===== Task data
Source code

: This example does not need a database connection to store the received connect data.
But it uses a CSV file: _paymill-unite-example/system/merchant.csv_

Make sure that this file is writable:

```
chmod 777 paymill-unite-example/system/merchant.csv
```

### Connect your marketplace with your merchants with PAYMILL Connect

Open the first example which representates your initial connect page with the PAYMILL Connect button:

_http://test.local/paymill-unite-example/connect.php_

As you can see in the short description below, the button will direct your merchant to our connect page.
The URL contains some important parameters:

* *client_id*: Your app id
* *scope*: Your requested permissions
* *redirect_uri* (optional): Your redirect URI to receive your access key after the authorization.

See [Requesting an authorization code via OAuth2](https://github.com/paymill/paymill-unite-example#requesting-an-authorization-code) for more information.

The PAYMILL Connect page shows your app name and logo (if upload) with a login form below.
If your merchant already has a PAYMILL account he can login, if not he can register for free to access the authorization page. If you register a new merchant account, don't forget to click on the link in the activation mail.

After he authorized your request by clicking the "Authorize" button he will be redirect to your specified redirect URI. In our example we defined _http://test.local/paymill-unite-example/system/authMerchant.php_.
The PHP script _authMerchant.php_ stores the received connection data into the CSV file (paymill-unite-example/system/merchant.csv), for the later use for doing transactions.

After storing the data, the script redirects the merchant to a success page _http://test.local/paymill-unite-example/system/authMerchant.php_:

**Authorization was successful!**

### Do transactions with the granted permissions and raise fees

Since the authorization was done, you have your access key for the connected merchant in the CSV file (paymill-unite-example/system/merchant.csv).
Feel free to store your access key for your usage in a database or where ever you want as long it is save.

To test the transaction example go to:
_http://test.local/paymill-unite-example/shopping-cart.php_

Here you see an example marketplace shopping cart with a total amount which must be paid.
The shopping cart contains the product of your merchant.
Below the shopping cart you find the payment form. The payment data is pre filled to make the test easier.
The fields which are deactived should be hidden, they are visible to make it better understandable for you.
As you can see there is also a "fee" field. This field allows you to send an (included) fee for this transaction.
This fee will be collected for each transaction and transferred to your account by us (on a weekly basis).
==========
Retype exactly the span of lines from the one with "Your app id" through the one with "The PAYMILL Connect page"; include both ends and omit the rest of the material.

Finished task »
* *client_id*: Your app id
* *scope*: Your requested permissions
* *redirect_uri* (optional): Your redirect URI to receive your access key after the authorization.

See [Requesting an authorization code via OAuth2](https://github.com/paymill/paymill-unite-example#requesting-an-authorization-code) for more information.

The PAYMILL Connect page shows your app name and logo (if upload) with a login form below.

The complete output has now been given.